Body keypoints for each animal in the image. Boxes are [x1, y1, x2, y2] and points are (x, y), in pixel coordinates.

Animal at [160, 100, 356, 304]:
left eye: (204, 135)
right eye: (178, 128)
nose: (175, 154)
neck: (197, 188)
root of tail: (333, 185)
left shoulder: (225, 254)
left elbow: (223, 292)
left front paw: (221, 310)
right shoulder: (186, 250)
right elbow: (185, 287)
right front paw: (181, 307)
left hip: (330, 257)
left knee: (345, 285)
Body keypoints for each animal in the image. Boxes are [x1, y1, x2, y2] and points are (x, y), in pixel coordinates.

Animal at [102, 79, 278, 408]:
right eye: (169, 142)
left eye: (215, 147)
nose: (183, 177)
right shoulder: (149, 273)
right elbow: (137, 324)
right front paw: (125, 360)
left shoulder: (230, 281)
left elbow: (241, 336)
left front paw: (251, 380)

● ● ● ● ●

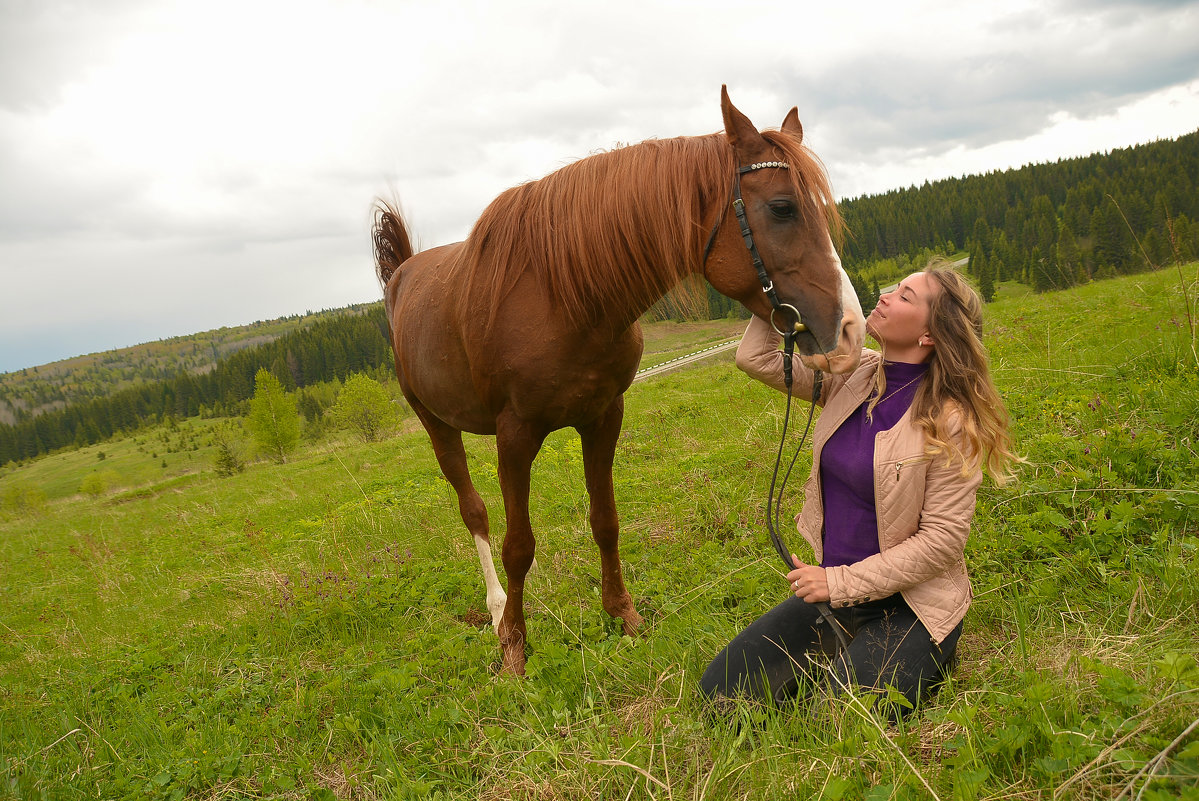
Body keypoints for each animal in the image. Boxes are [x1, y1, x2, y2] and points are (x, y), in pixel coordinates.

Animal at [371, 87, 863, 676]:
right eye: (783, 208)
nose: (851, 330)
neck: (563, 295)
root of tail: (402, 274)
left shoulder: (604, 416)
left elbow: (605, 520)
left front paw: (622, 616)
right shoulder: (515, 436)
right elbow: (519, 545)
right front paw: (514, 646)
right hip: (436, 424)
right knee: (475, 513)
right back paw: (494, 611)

● ● ● ● ●

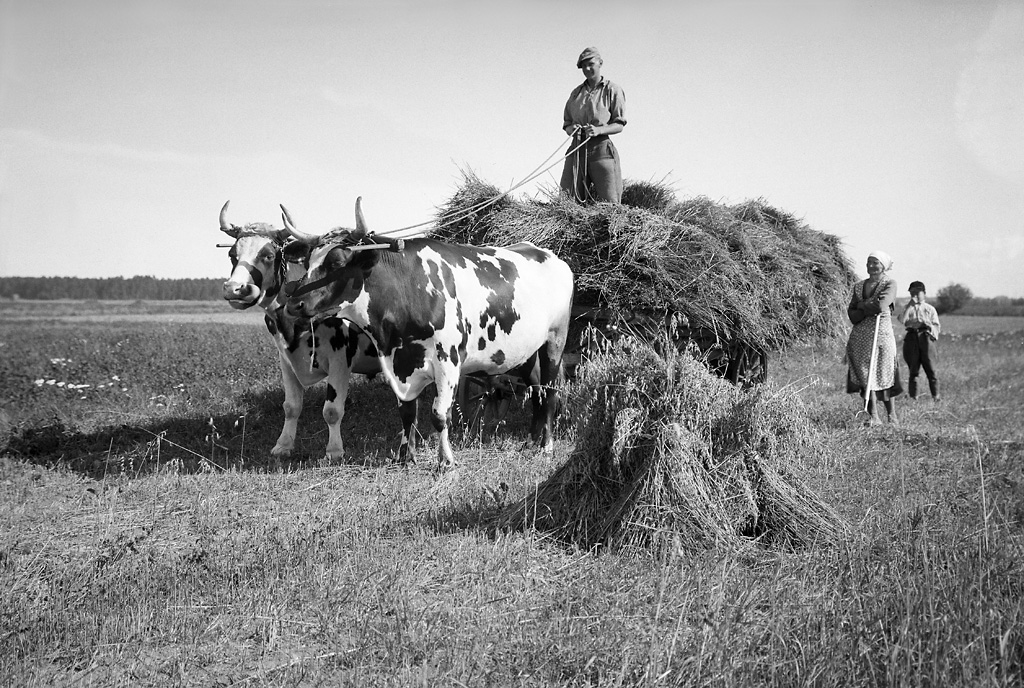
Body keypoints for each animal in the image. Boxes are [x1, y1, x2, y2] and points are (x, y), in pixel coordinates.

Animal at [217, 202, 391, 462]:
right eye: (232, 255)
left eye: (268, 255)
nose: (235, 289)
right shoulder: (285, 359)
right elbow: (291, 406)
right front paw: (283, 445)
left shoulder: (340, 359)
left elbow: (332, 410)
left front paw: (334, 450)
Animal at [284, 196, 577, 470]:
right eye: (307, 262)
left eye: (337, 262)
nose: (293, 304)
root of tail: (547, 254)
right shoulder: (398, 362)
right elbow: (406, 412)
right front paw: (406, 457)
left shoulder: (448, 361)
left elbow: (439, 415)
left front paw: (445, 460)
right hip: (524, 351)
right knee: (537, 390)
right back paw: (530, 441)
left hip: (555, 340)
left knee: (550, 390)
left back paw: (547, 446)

● ● ● ● ●

Working from the material above, retype exactly the lines from the one with "root of tail: (333, 185)" through the one with "left front paw: (251, 380)", both included, and only those lines.

root of tail: (333, 185)
left shoulder: (225, 254)
left elbow: (223, 292)
left front paw: (221, 310)
right shoulder: (186, 250)
right elbow: (185, 287)
right front paw: (181, 307)
left hip: (330, 257)
left knee: (345, 285)
Body keypoints for each animal in the image. Boxes are [x1, y1, x2, y2] and points are (x, y), in pixel coordinates.

Animal at [102, 79, 278, 408]:
right eye: (169, 142)
left eye: (215, 147)
nose: (183, 177)
right shoulder: (149, 273)
right elbow: (137, 324)
right front paw: (125, 360)
left shoulder: (230, 281)
left elbow: (241, 336)
left front paw: (251, 380)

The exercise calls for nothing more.